Cho’s
artworks derive meaning not from their physical forms alone, but from the
speculative worlds in which they operate. Her process begins with fictional
writing that establishes a conceptual universe, within which she materializes
objects that can "function" in that world. In 《The Trace of Things Unmentioned》, for
instance, the artist embedded fictional characters and episodes into the real
site of an abandoned inn, allowing sculptural objects to act as narrative
carriers tied to place-specific histories.
As her
interest in the structure of information and the immaterial grew, her work
evolved accordingly. In 《Broken Reality》, she used hologram technology to visualize intangible yet present
phenomena, prompting viewers to confront the instability of information through
physical immersion. In 《Jumbo Shrimp》 (Artist Residency TEMI, 2021), clay sculptures engraved with
CAPTCHA patterns and net-like structures made of glass and metal alluded to how
fragmented emotions and memories are extracted, stored, and commodified within
digital systems.
From 2022
onward, the ‘Nudi Hallucination’ series merged scientific models with
fictional biologies to propose sculptural forms that hybridize biological and
digital bodies.

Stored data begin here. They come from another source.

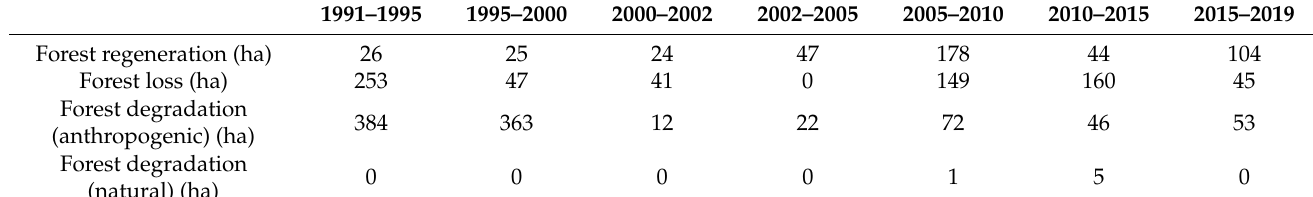
Table 4. Forest perturbation on Dilijan National Park over the 1991–2019 period.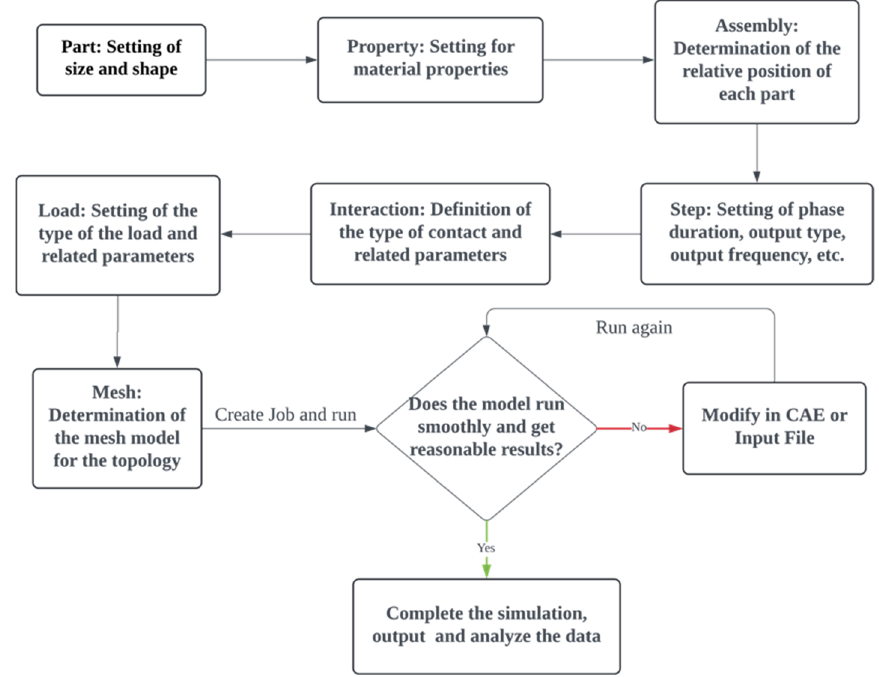
Figure 1. Flowchart of the FEM-DEM coupled modeling.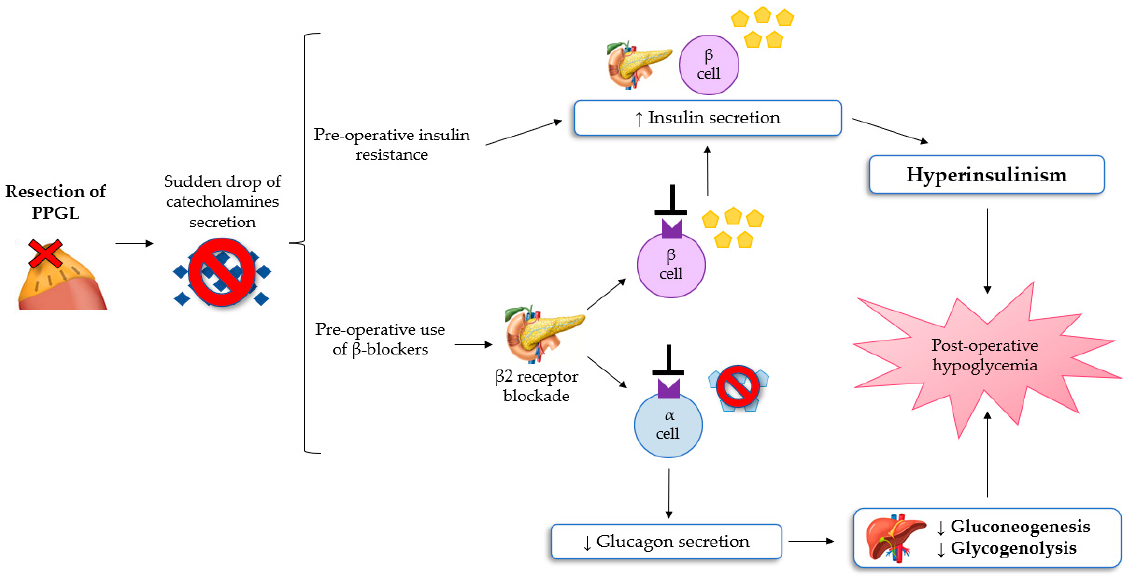
Figure 2. The mechanisms of hypoglycemia after surgery for PPGL [8,11,32,33]. Abbreviations: PPGL, Pheochromocytomas and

Using diverse materials—glass, resin, metal, artificial
plants—Cho constructed lifeforms that metaphorically depict the internal
systems of post-human species. Nudi Hallucination
#1 (2022), for example, features a curved glass structure that
houses neuron-like filaments, evoking data-embedded organisms inspired by
marine invertebrates.
This
formal language reaches new levels of complexity in 《Altered Fluid》. By working with
high-temperature materials like stainless steel and glass—substances that
replace protein-based flesh—Cho reimagines the body as a semi-solid,
shape-shifting entity. The resulting sculptures, reminiscent of Paleozoic
organisms, suggest future lifeforms capable of adapting to hostile environments
and evolving outside the logic of human biology.